Data records:
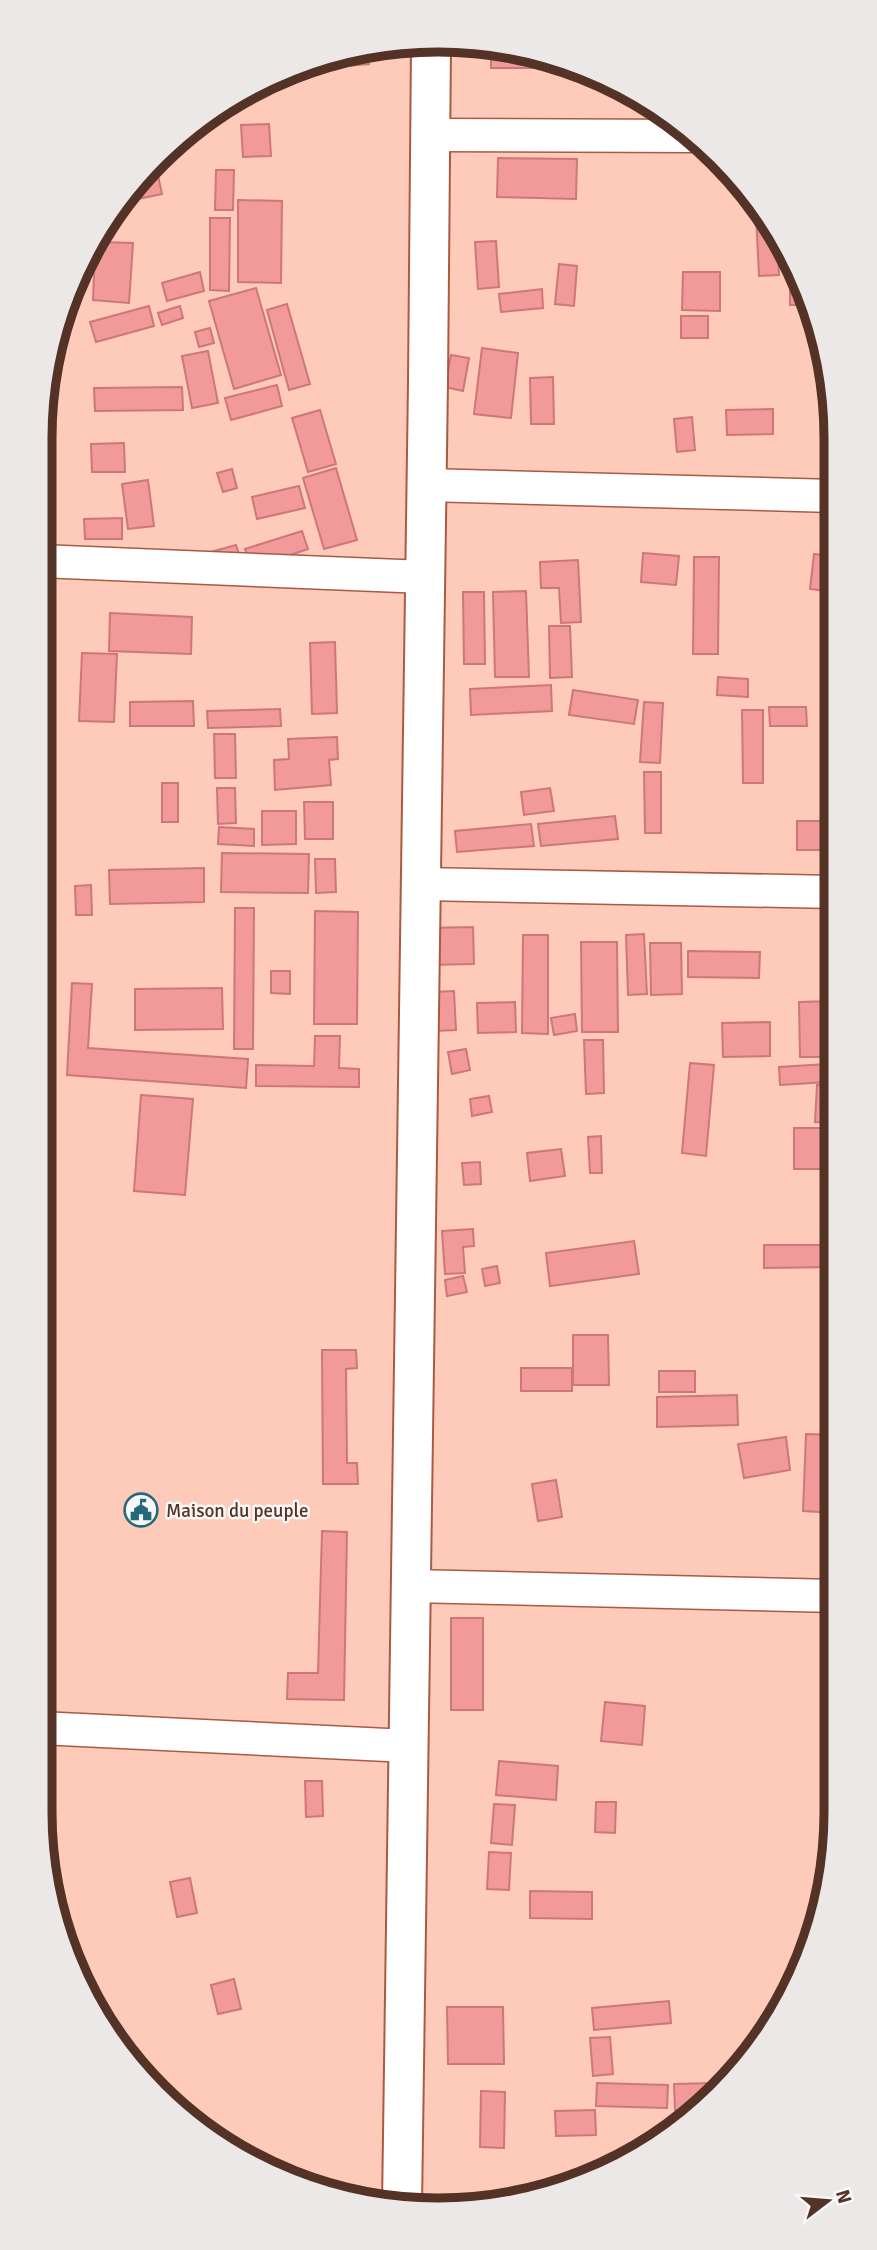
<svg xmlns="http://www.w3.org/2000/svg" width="877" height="2250" viewBox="0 0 877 2250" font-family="Signika,sans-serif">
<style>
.building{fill:#f2999a;stroke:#cd777a;stroke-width:2}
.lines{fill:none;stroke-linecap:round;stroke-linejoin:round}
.street-casing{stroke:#a85b42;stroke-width:35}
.primary-casing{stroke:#a85b42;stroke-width:42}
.street{stroke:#fff;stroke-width:32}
.primary{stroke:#fff;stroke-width:38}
.labels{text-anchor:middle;stroke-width:5;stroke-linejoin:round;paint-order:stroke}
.poi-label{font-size:19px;fill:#543226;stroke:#f8f8f8;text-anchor:start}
.rim{fill:none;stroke:#543226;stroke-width:9}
</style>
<rect width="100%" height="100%" fill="#fecab9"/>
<path class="building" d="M368 50 369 64 313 69Z
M491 51 542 54 545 55V68H491Z
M269 124 271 156 243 157 241 125Z
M498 158 577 159 576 199 497 197Z
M156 166 162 194 119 203 123 196Z
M216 170H234L233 210H215Z
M238 200 282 201 281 283 238 282Z
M756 215H764L777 235 779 275 759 276Z
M210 218H230L229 291 210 290Z
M496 241 499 287 478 289 475 242Z
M100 242 133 243 129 303 93 300 95 251Z
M559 264 577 266 574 306 555 304Z
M200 272 204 291 167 301 162 283Z
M683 272H720V311L682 310Z
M790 272H799L809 305H790Z
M256 288 281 375 234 389 209 301Z
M542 289 543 308 501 312 499 294Z
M287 304 310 384 289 390 267 310Z
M149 306 154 326 96 342 90 322Z
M180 306 183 318 162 325 158 313Z
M681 316H708V338H681Z
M210 328 214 343 199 347 195 332Z
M482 348 518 353 511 418 474 414Z
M208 351 218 403 192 408 182 356Z
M451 355 469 358 463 391 445 387Z
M553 377 554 424H531L530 378Z
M277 385 282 406 231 420 225 398Z
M182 387 183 410 95 411 94 388Z
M773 409V434L727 435 726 410Z
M320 410 336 464 308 472 292 418Z
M692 417 695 450 677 452 674 419Z
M124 443 125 472H92L91 444Z
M336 468 357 540 324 549 303 478Z
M232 469 237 488 223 492 217 473Z
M148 480 154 526 128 529 122 484Z
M299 486 305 508 257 519 252 497Z
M122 518V539H85L84 519Z
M302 531 308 549 251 568 245 549Z
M236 545 241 560 216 567 211 552Z
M643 553 679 556 676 585 641 582Z
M814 554 834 556V592L810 589Z
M694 557H719L718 654H693Z
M578 560 581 622 561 623 559 588H541L540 562Z
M526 591 529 677H495L493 592Z
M463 592H484L485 664H464Z
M110 613 192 617 191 654 109 651Z
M549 626H570L572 677 550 678Z
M335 642 337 713 312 714 310 643Z
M82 653 117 654 114 722 79 721Z
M718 677 748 679V697L717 695Z
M551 685 552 711 471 715 470 689Z
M573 690 638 700 634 724 569 715Z
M193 701 194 726H130V702Z
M644 702 663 703 660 763 640 762Z
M769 707H806L807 726H770Z
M280 709 281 726 208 728 207 711Z
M742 710H763V783H743Z
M214 734H235L236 778H215Z
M337 737 338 759 329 760 331 785 275 790 274 760 289 759 288 739Z
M644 772H661V833H645Z
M162 783H178V822H162Z
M217 788H235L236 823 218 824Z
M550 788 554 811 524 815 521 792Z
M304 802H333V839H305Z
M262 811H296V844L262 845Z
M615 816 618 839 541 846 538 824Z
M797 821H834V850H797Z
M531 824 534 846 457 852 455 831Z
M219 827 254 829V846L218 844Z
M222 853 309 854 308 893 221 892Z
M315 859H335L336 892 316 893Z
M204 868V902L110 904 109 870Z
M91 885 92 915H76L75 886Z
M235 908H254L253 1049H234Z
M315 911 358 912 357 1024H314Z
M473 927 474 964 426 965 425 928Z
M644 934 647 994 628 995 626 935Z
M523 935H548V1034L522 1033Z
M581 942H617L618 1032H582Z
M650 943H681L682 994 651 995Z
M688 951 760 952 759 978 688 977Z
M271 971H290V994L271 993Z
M72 983 92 984 88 1048 248 1059 246 1088 67 1075Z
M222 988 223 1029 135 1030V989Z
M454 991 456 1030 434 1031 432 992Z
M835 1001V1057H800L799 1002Z
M515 1002 516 1032 478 1033 477 1003Z
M575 1014 577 1031 554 1035 551 1018Z
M770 1022V1056L723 1057 722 1023Z
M315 1036H340L339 1068 359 1069V1087L256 1086V1065L314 1066Z
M584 1040H603L604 1093 586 1094Z
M466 1049 470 1070 452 1074 448 1052Z
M690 1063 714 1065 706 1156 682 1153Z
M827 1064 828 1082 780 1085 779 1067Z
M817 1085 835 1086V1123L815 1122Z
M141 1095 193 1099 185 1195 134 1191Z
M489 1096 492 1112 472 1116 470 1099Z
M794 1128H834L835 1169H794Z
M601 1136 602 1173H590L588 1137Z
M561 1149 565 1176 530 1181 527 1153Z
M480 1162 481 1184 464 1185 462 1163Z
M473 1229 474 1246 463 1247 465 1273 445 1274 442 1231Z
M634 1241 639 1274 550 1286 546 1253Z
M764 1245H835V1267L764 1268Z
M497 1266 500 1283 485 1286 482 1269Z
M463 1276 467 1292 447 1296 445 1280Z
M573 1335H608L609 1385H573Z
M322 1350H356L357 1368 346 1369 347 1463H357L358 1484H323Z
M521 1368H572V1391H521Z
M659 1371H695V1392H659Z
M737 1395 738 1425 657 1427V1397Z
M806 1434 836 1435V1513L803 1511Z
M786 1437 790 1470 744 1478 738 1444Z
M556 1480 562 1517 538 1521 532 1484Z
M322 1531 347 1532 344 1700 287 1699 288 1673H318Z
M451 1618H483V1710H451Z
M605 1702 645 1706 642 1745 601 1741Z
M499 1761 558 1766 556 1800 496 1795Z
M305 1781H322L323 1816 306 1817Z
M596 1802H616L615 1833 595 1832Z
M494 1804 515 1805 512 1845 491 1843Z
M489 1852 511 1853 509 1890 487 1889Z
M190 1878 197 1913 177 1917 170 1882Z
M530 1891 592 1892V1919L530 1918Z
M234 1979 241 2009 218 2014 211 1985Z
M669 2001 671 2023 594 2030 592 2008Z
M447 2007H503L504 2064H448Z
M610 2037 613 2074 593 2076 590 2038Z
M597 2083 668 2085 667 2108 596 2106Z
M712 2083V2093L695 2110H675L674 2084Z
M481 2091 505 2092 504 2148 480 2147Z
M595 2110 596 2135 556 2136 555 2111Z"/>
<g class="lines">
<defs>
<path id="street" d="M430 135 693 136
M426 485 834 496
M40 561 425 577
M421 884 835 892
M410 1586 836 1596
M40 1728 408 1746"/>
<path id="primary" d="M402 2206 428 382 431 47"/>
</defs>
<use href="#street" class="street-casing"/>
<use href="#primary" class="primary-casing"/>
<use href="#street" class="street"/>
<use href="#primary" class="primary"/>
</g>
<defs>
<symbol id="civic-ring" viewBox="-11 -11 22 22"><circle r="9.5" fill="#f8f8f8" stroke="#26697b" stroke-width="1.5"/><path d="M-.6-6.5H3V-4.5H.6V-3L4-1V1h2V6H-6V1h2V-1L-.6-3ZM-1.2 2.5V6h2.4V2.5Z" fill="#26697b"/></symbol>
</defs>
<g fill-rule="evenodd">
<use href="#civic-ring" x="122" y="1491" width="38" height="38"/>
</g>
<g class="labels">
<g class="poi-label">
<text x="166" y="1517">Maison du peuple</text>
</g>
</g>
<path d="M0 0H877V2250H0ZM438 52H438A386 386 0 0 1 824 438V1812A386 386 0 0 1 438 2198H438A386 386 0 0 1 52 1812V438A386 386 0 0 1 438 52Z" fill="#ebe8e7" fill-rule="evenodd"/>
<path class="rim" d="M438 52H438A386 386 0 0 1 824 438V1812A386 386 0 0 1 438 2198H438A386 386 0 0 1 52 1812V438A386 386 0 0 1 438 52Z"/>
<g transform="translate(828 2201) rotate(74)" stroke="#f8f8f8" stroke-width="5" paint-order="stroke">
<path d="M0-5L12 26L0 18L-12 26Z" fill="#543226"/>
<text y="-10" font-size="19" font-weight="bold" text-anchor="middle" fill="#543226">N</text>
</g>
</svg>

◆ **Aim of the exercise**: Among the entries above, the line containing "M764 1245H835V1267L764 1268Z", the line containing "M410 1586 836 1596", and all lines between them are to be restated word for word; nothing else belongs in the reply.

◆ **Your solution**:
M764 1245H835V1267L764 1268Z
M497 1266 500 1283 485 1286 482 1269Z
M463 1276 467 1292 447 1296 445 1280Z
M573 1335H608L609 1385H573Z
M322 1350H356L357 1368 346 1369 347 1463H357L358 1484H323Z
M521 1368H572V1391H521Z
M659 1371H695V1392H659Z
M737 1395 738 1425 657 1427V1397Z
M806 1434 836 1435V1513L803 1511Z
M786 1437 790 1470 744 1478 738 1444Z
M556 1480 562 1517 538 1521 532 1484Z
M322 1531 347 1532 344 1700 287 1699 288 1673H318Z
M451 1618H483V1710H451Z
M605 1702 645 1706 642 1745 601 1741Z
M499 1761 558 1766 556 1800 496 1795Z
M305 1781H322L323 1816 306 1817Z
M596 1802H616L615 1833 595 1832Z
M494 1804 515 1805 512 1845 491 1843Z
M489 1852 511 1853 509 1890 487 1889Z
M190 1878 197 1913 177 1917 170 1882Z
M530 1891 592 1892V1919L530 1918Z
M234 1979 241 2009 218 2014 211 1985Z
M669 2001 671 2023 594 2030 592 2008Z
M447 2007H503L504 2064H448Z
M610 2037 613 2074 593 2076 590 2038Z
M597 2083 668 2085 667 2108 596 2106Z
M712 2083V2093L695 2110H675L674 2084Z
M481 2091 505 2092 504 2148 480 2147Z
M595 2110 596 2135 556 2136 555 2111Z"/>
<g class="lines">
<defs>
<path id="street" d="M430 135 693 136
M426 485 834 496
M40 561 425 577
M421 884 835 892
M410 1586 836 1596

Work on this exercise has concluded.